Brabbins put the papers down. The last of them was dated the day before Holmes’ death, and he wondered how it had happened; had the man approached the hive without his protective clothing? No, he was clearly not stupid. Had he underestimated the bees? Brabbins thought that perhaps he had, and had paid for that underestimation with his life. He had treated them as something limited, mere insignificances to remove but not to regard warily, neither intelligent nor able to plan. They had known what was coming, somehow, and had attacked Holmes pre-emptively. Had they swooped down out of the sky as he took a last turn around his garden before bed? The night had been warm, Brabbins remembered; maybe he was in the house with the back door open and the bees had come in, a last, awful visitor for the man who had helped so many others in his life. He would never know, of course, but it nagged at him, leaving a hole in the picture he had painted for himself of what had happened.

“Solved,” he said quietly to himself, not liking the way his voice trembled. “The dead man was killed by bees of his own breeding because he trusted to the logic of the situation rather than the reality of it.

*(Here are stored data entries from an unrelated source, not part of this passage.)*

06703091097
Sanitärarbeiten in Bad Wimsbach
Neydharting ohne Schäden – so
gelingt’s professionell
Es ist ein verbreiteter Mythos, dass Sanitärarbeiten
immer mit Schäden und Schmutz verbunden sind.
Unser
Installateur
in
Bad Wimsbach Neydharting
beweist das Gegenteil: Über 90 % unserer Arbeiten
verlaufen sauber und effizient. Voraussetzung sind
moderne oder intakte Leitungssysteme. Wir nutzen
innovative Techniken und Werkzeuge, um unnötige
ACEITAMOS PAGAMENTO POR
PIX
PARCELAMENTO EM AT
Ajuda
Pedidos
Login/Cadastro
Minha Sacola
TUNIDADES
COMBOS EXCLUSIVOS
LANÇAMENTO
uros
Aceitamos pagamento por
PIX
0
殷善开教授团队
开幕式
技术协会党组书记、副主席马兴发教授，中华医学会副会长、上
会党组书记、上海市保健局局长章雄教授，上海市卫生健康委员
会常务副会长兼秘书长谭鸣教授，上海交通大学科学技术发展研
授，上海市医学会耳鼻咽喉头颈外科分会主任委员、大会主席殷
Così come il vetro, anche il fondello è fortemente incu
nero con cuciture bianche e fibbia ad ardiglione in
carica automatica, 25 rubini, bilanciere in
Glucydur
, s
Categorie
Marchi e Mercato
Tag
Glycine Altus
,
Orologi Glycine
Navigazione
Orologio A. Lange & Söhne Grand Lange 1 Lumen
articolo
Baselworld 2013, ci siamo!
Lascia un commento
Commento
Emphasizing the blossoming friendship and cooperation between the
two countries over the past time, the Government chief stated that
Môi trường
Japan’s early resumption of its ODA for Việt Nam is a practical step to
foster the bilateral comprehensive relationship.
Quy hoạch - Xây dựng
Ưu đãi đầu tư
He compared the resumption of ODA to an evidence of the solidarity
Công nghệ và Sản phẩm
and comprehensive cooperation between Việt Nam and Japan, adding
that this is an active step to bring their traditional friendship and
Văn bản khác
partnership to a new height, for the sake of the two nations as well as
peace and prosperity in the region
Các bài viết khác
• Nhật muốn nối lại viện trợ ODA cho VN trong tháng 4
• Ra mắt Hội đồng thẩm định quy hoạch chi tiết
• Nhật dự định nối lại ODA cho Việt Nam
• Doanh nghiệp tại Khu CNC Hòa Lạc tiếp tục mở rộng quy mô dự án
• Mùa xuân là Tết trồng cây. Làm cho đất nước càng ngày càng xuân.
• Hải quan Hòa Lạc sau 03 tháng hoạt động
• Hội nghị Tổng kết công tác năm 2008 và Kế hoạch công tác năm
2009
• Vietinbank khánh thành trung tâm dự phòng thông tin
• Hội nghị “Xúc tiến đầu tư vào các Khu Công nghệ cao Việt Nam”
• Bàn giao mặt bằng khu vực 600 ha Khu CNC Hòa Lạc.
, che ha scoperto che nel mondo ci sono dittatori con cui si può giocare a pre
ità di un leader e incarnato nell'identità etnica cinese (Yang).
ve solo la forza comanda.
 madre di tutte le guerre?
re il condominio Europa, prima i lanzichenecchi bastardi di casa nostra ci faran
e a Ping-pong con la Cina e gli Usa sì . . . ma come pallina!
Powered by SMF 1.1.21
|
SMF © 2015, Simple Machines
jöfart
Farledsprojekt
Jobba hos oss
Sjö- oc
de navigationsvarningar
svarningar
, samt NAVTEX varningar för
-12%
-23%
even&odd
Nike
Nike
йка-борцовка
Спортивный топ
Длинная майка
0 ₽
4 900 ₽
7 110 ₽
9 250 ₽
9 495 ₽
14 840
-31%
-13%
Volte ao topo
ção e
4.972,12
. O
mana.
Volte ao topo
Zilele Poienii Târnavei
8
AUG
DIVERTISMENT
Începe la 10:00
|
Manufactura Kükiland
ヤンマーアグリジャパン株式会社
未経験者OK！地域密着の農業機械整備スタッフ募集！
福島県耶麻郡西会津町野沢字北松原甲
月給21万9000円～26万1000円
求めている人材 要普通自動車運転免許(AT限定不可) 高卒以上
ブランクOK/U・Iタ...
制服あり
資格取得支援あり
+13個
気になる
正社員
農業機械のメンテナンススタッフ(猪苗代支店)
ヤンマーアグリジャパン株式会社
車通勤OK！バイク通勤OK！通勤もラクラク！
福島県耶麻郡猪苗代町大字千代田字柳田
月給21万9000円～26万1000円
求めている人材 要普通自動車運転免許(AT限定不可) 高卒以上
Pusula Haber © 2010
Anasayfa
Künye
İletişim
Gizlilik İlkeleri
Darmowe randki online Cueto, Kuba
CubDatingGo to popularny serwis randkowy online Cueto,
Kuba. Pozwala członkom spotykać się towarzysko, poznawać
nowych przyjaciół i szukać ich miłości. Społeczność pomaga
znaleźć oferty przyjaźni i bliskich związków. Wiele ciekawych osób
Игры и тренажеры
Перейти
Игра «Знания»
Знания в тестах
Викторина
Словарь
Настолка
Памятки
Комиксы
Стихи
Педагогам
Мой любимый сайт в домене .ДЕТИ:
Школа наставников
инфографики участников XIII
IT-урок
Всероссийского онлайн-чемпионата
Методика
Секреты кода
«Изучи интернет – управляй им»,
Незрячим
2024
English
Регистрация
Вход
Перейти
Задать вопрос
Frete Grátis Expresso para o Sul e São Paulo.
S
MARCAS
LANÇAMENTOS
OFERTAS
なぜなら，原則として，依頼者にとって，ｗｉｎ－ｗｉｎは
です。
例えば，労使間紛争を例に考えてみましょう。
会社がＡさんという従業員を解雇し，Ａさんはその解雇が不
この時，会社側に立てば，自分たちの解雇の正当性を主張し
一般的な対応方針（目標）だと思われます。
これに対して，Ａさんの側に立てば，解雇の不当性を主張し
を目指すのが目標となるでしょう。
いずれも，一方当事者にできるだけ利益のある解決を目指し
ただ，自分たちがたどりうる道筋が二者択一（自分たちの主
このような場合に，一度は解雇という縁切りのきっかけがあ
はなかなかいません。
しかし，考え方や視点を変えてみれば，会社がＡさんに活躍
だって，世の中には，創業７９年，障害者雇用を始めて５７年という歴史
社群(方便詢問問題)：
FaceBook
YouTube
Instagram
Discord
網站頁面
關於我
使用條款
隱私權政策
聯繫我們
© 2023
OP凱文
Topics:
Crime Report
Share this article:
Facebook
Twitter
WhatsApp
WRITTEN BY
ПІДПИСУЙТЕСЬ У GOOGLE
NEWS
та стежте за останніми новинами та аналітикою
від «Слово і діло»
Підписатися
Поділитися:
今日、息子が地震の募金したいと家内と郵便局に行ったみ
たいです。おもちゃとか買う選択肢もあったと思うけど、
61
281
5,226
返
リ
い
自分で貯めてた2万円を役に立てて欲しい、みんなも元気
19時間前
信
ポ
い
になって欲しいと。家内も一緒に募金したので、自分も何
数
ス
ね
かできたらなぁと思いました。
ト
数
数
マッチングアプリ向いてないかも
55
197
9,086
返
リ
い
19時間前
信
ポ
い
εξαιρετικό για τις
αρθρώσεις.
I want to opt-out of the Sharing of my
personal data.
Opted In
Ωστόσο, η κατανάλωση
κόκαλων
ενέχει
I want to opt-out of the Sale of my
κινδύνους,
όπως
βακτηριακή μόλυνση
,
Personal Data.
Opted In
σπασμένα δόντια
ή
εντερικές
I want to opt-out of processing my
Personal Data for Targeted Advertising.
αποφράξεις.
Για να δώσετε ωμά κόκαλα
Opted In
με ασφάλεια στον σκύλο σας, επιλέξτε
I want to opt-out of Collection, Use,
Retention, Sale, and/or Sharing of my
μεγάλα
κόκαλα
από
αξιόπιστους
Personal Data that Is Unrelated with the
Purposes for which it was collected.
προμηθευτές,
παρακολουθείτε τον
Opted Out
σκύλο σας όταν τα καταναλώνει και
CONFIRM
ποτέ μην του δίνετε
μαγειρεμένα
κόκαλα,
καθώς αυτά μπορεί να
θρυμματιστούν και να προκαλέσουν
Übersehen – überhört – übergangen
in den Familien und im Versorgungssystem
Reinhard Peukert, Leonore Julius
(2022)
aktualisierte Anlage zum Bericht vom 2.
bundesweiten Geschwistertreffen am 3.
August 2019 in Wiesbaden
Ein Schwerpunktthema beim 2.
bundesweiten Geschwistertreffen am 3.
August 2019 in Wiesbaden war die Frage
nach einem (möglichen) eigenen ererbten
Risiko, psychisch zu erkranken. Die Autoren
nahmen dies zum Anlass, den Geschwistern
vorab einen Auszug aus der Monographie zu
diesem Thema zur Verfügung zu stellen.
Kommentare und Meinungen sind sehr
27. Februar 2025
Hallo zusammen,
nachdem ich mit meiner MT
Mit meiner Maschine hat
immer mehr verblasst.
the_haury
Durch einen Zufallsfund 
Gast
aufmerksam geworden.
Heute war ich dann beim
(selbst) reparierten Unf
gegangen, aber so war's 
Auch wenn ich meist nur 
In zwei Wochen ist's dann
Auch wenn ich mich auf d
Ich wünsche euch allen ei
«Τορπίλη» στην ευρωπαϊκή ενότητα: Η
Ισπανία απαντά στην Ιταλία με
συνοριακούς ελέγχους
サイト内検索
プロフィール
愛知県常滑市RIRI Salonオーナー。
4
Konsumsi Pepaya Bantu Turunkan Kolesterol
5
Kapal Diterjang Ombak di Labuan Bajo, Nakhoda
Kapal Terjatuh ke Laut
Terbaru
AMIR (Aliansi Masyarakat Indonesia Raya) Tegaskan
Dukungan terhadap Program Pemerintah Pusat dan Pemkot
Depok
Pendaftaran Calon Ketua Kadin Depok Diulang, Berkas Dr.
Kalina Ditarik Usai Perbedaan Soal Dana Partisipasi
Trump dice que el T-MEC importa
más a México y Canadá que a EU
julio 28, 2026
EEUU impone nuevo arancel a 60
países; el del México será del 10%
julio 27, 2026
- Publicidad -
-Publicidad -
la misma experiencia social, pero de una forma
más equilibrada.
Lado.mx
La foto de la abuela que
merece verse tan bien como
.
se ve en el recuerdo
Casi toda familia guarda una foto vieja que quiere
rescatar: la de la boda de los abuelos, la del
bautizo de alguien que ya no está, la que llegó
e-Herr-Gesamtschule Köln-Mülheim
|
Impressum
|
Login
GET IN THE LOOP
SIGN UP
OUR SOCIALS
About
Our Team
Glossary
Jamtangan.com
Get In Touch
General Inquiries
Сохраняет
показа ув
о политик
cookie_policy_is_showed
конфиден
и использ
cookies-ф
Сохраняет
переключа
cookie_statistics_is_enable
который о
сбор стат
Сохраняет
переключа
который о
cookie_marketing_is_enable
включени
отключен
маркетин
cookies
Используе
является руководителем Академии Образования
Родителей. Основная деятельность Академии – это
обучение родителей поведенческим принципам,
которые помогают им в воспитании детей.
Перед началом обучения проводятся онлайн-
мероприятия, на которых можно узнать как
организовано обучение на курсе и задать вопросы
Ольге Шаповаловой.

It is impossible for bees to plan, and so they cannot have plans to act upon. They cannot predict or assume or pre-empt, for they are bees. Only, these bees can, and they did, and the impossible became possible.” He stopped; his voice sounded like it came from someone else’s throat, distant and scared. And Swann? Had he understood? No, he thought not. He had known the bees were a part of it, but not how. How could he? Wandering out there, blithely approaching his own death. Brabbins swore, his fear giving way to anger. They were bees.

Bees.

Brabbins hand throbbed, the fingers aching as he flexed them into a tight fist. Standing, he drew back the curtain from the window. Even if it had been daylight outside, he would not have been able to see; the glass was covered, filling the small space with ever-moving brown shapes. They crawled over one another, lifting away and then battering back into the pane in waves, as though seeking some synchronisation in their attacks. The glass was smeared with pale fluid, he saw, dribbles of it coming from the stings that banged against the window with sharp little clicks. It gathered in little puddles against the bottom of the wooden frame. The window shook as the creatures banged into it. How long before they manage to break through? he thought. How long before they find another way in, something that I’ve missed?